#### [Exercise directions]
Reproduce all the lines below, switching "lichtdiagram" to "polardiagram" wherever it occurs and changing nothing else.

#### [Data listing]
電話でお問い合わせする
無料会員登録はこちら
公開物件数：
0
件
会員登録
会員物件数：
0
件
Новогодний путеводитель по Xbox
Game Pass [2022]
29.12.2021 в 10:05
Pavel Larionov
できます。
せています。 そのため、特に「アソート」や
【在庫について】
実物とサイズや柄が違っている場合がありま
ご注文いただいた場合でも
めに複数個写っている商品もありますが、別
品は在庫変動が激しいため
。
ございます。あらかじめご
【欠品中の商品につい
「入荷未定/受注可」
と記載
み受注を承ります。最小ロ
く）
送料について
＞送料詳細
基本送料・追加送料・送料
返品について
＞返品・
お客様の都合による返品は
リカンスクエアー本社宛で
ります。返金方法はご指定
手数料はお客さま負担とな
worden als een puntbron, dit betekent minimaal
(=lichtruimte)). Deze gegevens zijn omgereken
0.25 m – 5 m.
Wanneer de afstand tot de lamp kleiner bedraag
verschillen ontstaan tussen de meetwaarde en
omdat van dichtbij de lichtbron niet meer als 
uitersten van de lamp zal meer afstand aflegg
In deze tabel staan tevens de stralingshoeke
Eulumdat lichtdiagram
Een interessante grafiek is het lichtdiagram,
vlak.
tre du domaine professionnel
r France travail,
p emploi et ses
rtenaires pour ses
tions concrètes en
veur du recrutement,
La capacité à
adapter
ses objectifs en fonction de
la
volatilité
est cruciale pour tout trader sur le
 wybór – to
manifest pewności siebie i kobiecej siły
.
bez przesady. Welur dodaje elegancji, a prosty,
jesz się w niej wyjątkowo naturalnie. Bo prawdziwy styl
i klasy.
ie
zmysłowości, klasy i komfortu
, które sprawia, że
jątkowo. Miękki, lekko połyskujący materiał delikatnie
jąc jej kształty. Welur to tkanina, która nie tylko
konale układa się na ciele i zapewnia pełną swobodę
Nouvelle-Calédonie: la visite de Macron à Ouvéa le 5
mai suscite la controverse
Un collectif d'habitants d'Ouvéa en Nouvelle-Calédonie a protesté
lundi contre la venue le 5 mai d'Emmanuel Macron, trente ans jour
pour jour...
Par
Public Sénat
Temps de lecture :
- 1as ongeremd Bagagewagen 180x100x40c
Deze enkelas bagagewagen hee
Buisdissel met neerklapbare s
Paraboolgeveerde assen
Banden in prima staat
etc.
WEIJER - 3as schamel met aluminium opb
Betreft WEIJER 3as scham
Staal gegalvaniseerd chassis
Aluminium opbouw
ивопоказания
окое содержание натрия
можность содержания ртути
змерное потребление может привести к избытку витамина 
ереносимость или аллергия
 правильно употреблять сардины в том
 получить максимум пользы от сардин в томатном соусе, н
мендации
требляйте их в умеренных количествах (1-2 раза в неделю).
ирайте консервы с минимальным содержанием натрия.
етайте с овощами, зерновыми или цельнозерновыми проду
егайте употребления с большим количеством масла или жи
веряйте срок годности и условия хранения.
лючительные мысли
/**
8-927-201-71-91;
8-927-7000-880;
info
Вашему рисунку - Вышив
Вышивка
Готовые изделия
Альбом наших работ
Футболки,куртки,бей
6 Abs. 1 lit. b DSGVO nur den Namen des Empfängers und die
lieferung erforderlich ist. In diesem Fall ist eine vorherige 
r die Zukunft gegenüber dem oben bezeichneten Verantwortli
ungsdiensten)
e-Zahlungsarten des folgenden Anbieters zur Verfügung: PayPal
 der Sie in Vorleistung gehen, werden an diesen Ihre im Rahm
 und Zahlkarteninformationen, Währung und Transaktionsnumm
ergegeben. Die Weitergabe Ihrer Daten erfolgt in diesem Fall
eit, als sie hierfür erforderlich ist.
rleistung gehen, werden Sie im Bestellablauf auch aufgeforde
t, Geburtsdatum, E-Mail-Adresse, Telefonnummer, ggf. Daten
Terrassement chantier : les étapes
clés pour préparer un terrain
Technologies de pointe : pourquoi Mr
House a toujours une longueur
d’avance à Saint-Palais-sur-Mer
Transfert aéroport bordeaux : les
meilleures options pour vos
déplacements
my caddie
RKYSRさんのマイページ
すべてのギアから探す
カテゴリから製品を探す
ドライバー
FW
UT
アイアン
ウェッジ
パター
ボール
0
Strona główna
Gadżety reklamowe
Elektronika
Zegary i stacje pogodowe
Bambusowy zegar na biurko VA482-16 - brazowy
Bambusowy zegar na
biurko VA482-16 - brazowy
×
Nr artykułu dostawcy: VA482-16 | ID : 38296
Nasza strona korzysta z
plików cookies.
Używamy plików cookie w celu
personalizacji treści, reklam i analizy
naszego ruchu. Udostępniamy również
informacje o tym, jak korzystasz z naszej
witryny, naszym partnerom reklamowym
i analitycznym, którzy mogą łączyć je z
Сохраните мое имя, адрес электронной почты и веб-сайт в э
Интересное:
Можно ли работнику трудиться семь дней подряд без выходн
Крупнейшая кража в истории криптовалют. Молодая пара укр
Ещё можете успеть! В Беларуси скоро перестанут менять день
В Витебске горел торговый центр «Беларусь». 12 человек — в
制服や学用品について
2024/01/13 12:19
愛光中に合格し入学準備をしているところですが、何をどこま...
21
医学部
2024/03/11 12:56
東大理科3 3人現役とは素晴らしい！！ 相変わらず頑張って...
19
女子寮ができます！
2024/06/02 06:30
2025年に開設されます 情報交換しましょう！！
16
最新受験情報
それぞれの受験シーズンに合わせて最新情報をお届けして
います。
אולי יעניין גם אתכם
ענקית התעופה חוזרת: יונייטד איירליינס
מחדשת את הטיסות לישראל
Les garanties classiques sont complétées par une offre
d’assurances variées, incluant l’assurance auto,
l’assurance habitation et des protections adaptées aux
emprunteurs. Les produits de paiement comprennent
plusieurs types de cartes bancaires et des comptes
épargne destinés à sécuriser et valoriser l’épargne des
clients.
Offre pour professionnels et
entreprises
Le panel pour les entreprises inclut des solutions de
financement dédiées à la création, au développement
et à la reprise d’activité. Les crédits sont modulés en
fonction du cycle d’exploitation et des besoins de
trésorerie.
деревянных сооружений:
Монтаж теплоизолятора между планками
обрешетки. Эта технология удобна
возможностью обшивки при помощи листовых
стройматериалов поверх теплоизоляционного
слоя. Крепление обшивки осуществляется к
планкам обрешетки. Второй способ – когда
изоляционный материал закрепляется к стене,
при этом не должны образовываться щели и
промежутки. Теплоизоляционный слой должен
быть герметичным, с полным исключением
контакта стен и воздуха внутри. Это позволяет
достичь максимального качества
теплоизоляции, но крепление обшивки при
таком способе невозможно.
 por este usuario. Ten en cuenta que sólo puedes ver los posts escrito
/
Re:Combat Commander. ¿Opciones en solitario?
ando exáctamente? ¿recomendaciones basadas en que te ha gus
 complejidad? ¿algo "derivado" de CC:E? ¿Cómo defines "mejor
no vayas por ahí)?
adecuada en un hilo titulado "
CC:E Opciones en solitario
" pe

#### [Solution to this task]
電話でお問い合わせする
無料会員登録はこちら
公開物件数：
0
件
会員登録
会員物件数：
0
件
Новогодний путеводитель по Xbox
Game Pass [2022]
29.12.2021 в 10:05
Pavel Larionov
できます。
せています。 そのため、特に「アソート」や
【在庫について】
実物とサイズや柄が違っている場合がありま
ご注文いただいた場合でも
めに複数個写っている商品もありますが、別
品は在庫変動が激しいため
。
ございます。あらかじめご
【欠品中の商品につい
「入荷未定/受注可」
と記載
み受注を承ります。最小ロ
く）
送料について
＞送料詳細
基本送料・追加送料・送料
返品について
＞返品・
お客様の都合による返品は
リカンスクエアー本社宛で
ります。返金方法はご指定
手数料はお客さま負担とな
worden als een puntbron, dit betekent minimaal
(=lichtruimte)). Deze gegevens zijn omgereken
0.25 m – 5 m.
Wanneer de afstand tot de lamp kleiner bedraag
verschillen ontstaan tussen de meetwaarde en
omdat van dichtbij de lichtbron niet meer als 
uitersten van de lamp zal meer afstand aflegg
In deze tabel staan tevens de stralingshoeke
Eulumdat polardiagram
Een interessante grafiek is het polardiagram,
vlak.
tre du domaine professionnel
r France travail,
p emploi et ses
rtenaires pour ses
tions concrètes en
veur du recrutement,
La capacité à
adapter
ses objectifs en fonction de
la
volatilité
est cruciale pour tout trader sur le
 wybór – to
manifest pewności siebie i kobiecej siły
.
bez przesady. Welur dodaje elegancji, a prosty,
jesz się w niej wyjątkowo naturalnie. Bo prawdziwy styl
i klasy.
ie
zmysłowości, klasy i komfortu
, które sprawia, że
jątkowo. Miękki, lekko połyskujący materiał delikatnie
jąc jej kształty. Welur to tkanina, która nie tylko
konale układa się na ciele i zapewnia pełną swobodę
Nouvelle-Calédonie: la visite de Macron à Ouvéa le 5
mai suscite la controverse
Un collectif d'habitants d'Ouvéa en Nouvelle-Calédonie a protesté
lundi contre la venue le 5 mai d'Emmanuel Macron, trente ans jour
pour jour...
Par
Public Sénat
Temps de lecture :
- 1as ongeremd Bagagewagen 180x100x40c
Deze enkelas bagagewagen hee
Buisdissel met neerklapbare s
Paraboolgeveerde assen
Banden in prima staat
etc.
WEIJER - 3as schamel met aluminium opb
Betreft WEIJER 3as scham
Staal gegalvaniseerd chassis
Aluminium opbouw
ивопоказания
окое содержание натрия
можность содержания ртути
змерное потребление может привести к избытку витамина 
ереносимость или аллергия
 правильно употреблять сардины в том
 получить максимум пользы от сардин в томатном соусе, н
мендации
требляйте их в умеренных количествах (1-2 раза в неделю).
ирайте консервы с минимальным содержанием натрия.
етайте с овощами, зерновыми или цельнозерновыми проду
егайте употребления с большим количеством масла или жи
веряйте срок годности и условия хранения.
лючительные мысли
/**
8-927-201-71-91;
8-927-7000-880;
info
Вашему рисунку - Вышив
Вышивка
Готовые изделия
Альбом наших работ
Футболки,куртки,бей
6 Abs. 1 lit. b DSGVO nur den Namen des Empfängers und die
lieferung erforderlich ist. In diesem Fall ist eine vorherige 
r die Zukunft gegenüber dem oben bezeichneten Verantwortli
ungsdiensten)
e-Zahlungsarten des folgenden Anbieters zur Verfügung: PayPal
 der Sie in Vorleistung gehen, werden an diesen Ihre im Rahm
 und Zahlkarteninformationen, Währung und Transaktionsnumm
ergegeben. Die Weitergabe Ihrer Daten erfolgt in diesem Fall
eit, als sie hierfür erforderlich ist.
rleistung gehen, werden Sie im Bestellablauf auch aufgeforde
t, Geburtsdatum, E-Mail-Adresse, Telefonnummer, ggf. Daten
Terrassement chantier : les étapes
clés pour préparer un terrain
Technologies de pointe : pourquoi Mr
House a toujours une longueur
d’avance à Saint-Palais-sur-Mer
Transfert aéroport bordeaux : les
meilleures options pour vos
déplacements
my caddie
RKYSRさんのマイページ
すべてのギアから探す
カテゴリから製品を探す
ドライバー
FW
UT
アイアン
ウェッジ
パター
ボール
0
Strona główna
Gadżety reklamowe
Elektronika
Zegary i stacje pogodowe
Bambusowy zegar na biurko VA482-16 - brazowy
Bambusowy zegar na
biurko VA482-16 - brazowy
×
Nr artykułu dostawcy: VA482-16 | ID : 38296
Nasza strona korzysta z
plików cookies.
Używamy plików cookie w celu
personalizacji treści, reklam i analizy
naszego ruchu. Udostępniamy również
informacje o tym, jak korzystasz z naszej
witryny, naszym partnerom reklamowym
i analitycznym, którzy mogą łączyć je z
Сохраните мое имя, адрес электронной почты и веб-сайт в э
Интересное:
Можно ли работнику трудиться семь дней подряд без выходн
Крупнейшая кража в истории криптовалют. Молодая пара укр
Ещё можете успеть! В Беларуси скоро перестанут менять день
В Витебске горел торговый центр «Беларусь». 12 человек — в
制服や学用品について
2024/01/13 12:19
愛光中に合格し入学準備をしているところですが、何をどこま...
21
医学部
2024/03/11 12:56
東大理科3 3人現役とは素晴らしい！！ 相変わらず頑張って...
19
女子寮ができます！
2024/06/02 06:30
2025年に開設されます 情報交換しましょう！！
16
最新受験情報
それぞれの受験シーズンに合わせて最新情報をお届けして
います。
אולי יעניין גם אתכם
ענקית התעופה חוזרת: יונייטד איירליינס
מחדשת את הטיסות לישראל
Les garanties classiques sont complétées par une offre
d’assurances variées, incluant l’assurance auto,
l’assurance habitation et des protections adaptées aux
emprunteurs. Les produits de paiement comprennent
plusieurs types de cartes bancaires et des comptes
épargne destinés à sécuriser et valoriser l’épargne des
clients.
Offre pour professionnels et
entreprises
Le panel pour les entreprises inclut des solutions de
financement dédiées à la création, au développement
et à la reprise d’activité. Les crédits sont modulés en
fonction du cycle d’exploitation et des besoins de
trésorerie.
деревянных сооружений:
Монтаж теплоизолятора между планками
обрешетки. Эта технология удобна
возможностью обшивки при помощи листовых
стройматериалов поверх теплоизоляционного
слоя. Крепление обшивки осуществляется к
планкам обрешетки. Второй способ – когда
изоляционный материал закрепляется к стене,
при этом не должны образовываться щели и
промежутки. Теплоизоляционный слой должен
быть герметичным, с полным исключением
контакта стен и воздуха внутри. Это позволяет
достичь максимального качества
теплоизоляции, но крепление обшивки при
таком способе невозможно.
 por este usuario. Ten en cuenta que sólo puedes ver los posts escrito
/
Re:Combat Commander. ¿Opciones en solitario?
ando exáctamente? ¿recomendaciones basadas en que te ha gus
 complejidad? ¿algo "derivado" de CC:E? ¿Cómo defines "mejor
no vayas por ahí)?
adecuada en un hilo titulado "
CC:E Opciones en solitario
" pe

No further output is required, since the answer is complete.